4) tool: "cloud_http.fetch" (optional passthrough to my own Cloud Code)
input schema like exec_http but with a different allowlist.
# Transport
- Expose HTTP GET /healthz that returns 200.
- Expose WebSocket at /mcp that implements MCP JSON-RPC 2.0 framing. Include basic ping/pong keepalive.
- Log minimal connection info and tool invocations (scrub secrets).
# Security & safety
- Never allow arbitrary file reads/writes.
- Enforce allowlists:
- ALLOWLIST_HOSTS and/or ALLOWLIST_URLS for HTTP tools.
- ALLOWED_BINARIES for local exec.
- Enforce payload size limits (e.g., 5 MB).
- CORS: allow origins via ORIGIN_ALLOWLIST (comma-separated).
- Add rate limiting (simple token bucket per connection).

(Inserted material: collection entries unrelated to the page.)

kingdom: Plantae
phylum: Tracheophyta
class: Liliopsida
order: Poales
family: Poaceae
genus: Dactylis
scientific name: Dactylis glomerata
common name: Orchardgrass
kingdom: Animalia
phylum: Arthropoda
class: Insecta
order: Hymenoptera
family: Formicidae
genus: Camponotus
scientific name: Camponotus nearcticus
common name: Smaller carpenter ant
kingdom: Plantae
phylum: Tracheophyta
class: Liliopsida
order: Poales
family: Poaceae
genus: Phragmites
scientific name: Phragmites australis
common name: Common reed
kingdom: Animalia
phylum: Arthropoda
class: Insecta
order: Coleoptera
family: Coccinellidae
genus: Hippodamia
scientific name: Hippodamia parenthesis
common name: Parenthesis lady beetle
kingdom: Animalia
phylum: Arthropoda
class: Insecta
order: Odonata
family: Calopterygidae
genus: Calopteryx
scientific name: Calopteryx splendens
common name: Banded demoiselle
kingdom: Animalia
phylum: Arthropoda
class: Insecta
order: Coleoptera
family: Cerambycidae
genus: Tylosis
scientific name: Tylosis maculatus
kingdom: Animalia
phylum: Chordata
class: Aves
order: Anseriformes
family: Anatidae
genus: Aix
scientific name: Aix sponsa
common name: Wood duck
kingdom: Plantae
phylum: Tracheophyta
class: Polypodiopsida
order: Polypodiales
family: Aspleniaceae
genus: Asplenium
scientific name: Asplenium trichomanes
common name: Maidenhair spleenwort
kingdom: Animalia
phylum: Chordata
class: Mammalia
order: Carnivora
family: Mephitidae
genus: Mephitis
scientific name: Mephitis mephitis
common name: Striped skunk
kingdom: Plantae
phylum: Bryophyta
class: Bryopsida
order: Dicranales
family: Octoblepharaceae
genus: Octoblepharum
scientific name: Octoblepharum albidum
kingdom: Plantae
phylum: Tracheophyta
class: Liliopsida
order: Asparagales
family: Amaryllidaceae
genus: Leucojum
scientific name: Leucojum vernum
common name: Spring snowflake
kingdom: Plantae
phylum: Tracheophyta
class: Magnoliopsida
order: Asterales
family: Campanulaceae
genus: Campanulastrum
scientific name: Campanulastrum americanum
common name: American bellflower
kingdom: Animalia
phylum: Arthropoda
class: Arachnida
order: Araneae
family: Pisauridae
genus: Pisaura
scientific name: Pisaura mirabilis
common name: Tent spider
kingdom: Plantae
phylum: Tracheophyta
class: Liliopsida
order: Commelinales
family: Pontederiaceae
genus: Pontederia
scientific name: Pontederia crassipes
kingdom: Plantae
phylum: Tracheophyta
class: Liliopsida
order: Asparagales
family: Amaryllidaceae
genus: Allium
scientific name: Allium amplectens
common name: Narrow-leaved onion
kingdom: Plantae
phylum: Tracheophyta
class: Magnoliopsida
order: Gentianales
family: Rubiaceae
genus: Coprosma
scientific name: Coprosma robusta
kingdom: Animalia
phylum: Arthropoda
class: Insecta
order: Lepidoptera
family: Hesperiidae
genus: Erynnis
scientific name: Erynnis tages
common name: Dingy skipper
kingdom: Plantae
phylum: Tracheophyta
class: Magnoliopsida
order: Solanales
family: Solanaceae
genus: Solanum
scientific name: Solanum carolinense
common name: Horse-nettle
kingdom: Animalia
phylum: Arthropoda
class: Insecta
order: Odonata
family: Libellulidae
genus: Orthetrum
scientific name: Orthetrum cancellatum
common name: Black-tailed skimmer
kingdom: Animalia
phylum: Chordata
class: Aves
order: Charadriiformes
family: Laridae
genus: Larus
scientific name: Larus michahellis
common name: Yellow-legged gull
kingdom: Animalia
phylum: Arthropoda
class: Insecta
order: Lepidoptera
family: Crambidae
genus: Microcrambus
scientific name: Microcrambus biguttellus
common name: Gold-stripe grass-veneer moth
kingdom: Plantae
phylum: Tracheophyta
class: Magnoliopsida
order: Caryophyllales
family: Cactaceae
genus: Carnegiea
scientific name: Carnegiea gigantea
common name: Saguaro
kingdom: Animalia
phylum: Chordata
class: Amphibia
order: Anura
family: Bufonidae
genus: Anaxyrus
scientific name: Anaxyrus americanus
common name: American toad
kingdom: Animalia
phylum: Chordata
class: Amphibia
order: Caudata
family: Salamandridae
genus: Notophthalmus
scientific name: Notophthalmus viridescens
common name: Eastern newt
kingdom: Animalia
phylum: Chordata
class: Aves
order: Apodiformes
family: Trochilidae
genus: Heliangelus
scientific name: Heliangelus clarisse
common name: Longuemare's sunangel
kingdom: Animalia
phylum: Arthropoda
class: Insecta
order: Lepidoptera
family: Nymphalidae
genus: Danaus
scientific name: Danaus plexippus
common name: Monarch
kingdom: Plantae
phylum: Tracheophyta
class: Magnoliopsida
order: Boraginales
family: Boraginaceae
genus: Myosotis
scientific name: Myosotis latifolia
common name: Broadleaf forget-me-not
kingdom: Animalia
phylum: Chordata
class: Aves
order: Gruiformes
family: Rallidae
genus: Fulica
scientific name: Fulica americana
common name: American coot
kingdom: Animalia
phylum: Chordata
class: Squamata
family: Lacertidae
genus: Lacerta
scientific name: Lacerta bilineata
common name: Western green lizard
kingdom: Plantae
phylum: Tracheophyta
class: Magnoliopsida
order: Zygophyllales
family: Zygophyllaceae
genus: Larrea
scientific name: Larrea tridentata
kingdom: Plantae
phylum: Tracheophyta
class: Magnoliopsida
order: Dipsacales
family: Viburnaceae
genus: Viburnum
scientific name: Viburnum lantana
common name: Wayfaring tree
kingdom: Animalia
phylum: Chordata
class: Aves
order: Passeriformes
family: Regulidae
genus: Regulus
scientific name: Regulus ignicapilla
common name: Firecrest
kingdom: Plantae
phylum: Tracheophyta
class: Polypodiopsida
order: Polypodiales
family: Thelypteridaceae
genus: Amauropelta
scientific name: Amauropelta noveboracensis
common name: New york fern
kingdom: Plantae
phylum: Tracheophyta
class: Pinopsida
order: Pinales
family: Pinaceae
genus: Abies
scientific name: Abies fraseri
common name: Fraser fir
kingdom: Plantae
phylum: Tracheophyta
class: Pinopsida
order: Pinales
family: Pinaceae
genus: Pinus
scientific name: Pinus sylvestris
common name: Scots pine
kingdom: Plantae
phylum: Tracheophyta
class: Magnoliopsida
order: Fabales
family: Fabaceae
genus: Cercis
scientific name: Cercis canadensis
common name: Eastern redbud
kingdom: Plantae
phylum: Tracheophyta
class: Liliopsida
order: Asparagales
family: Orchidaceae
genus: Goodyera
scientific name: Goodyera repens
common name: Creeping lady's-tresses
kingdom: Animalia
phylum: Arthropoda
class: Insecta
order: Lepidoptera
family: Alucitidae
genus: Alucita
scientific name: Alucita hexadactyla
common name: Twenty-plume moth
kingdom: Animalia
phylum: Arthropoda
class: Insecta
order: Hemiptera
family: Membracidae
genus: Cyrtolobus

# Configuration (.env.example)
PORT=8765
HOST=127.0.0.1
ORIGIN_ALLOWLIST=http://localhost:3000,https://my-web-llm.example
ALLOWLIST_HOSTS=localhost,127.0.0.1
ALLOWLIST_URLS=
ALLOWED_BINARIES=python,node
OLLAMA_BASE=http://127.0.0.1:11434
OLLAMA_USE_CHAT=false
LMSTUDIO_BASE=http://127.0.0.1:1234/v1
LMSTUDIO_API_KEY=
MAX_BODY_BYTES=5242880
# Implementation notes
- Prefer fastify or express + ws for transport. Use zod for input validation. Use node-fetch or undici for HTTP.
- For MCP: implement methods:
- "tools/list": returns the four tools above with JSON Schemas.
- "tools/call": executes a tool by name with validated args.
- "session/ready" (if needed by SDK) and simple "ping".
- Include a minimal MCP README that documents how a web LLM client should connect (ws://HOST:PORT/mcp) and the exact payload shapes for tools/list and tools/call.
- Provide typed response shapes and good errors.
# Developer UX
- README.md with:
- “Quick start” (npm i, npm run dev).
- Example WebSocket client snippet (browser) that calls tools/list then tools/call for local_llm.generate with Ollama and LM Studio.
- curl examples for healthz and a demo tools/call over WebSocket (node script).
- Troubleshooting: CORS, allowlists, timeouts, common 4xx/5xx.
# Acceptance tests (must pass)
- "npm run dev" starts on PORT from .env and prints ws://HOST:PORT/mcp ready.
- GET /healthz returns 200.
- Connecting via WebSocket and sending tools/list returns the four tools with schemas.
- Calling local_llm.generate with provider=ollama, model=llama3, prompt="hello" returns text.
- Calling code_node.exec_local with cmd=python and args=["-V"] returns exitCode 0 and stdout containing "Python".
- Blocking test: code_node.exec_local with cmd=rm should return 403 explaining not in ALLOWED_BINARIES.
- Blocking test: code_node.exec_http to disallowed host returns 403.
# Deliverables
- Complete repo with the files listed.
- Fully typed TS code.
- No TODOs left; runnable out of the box.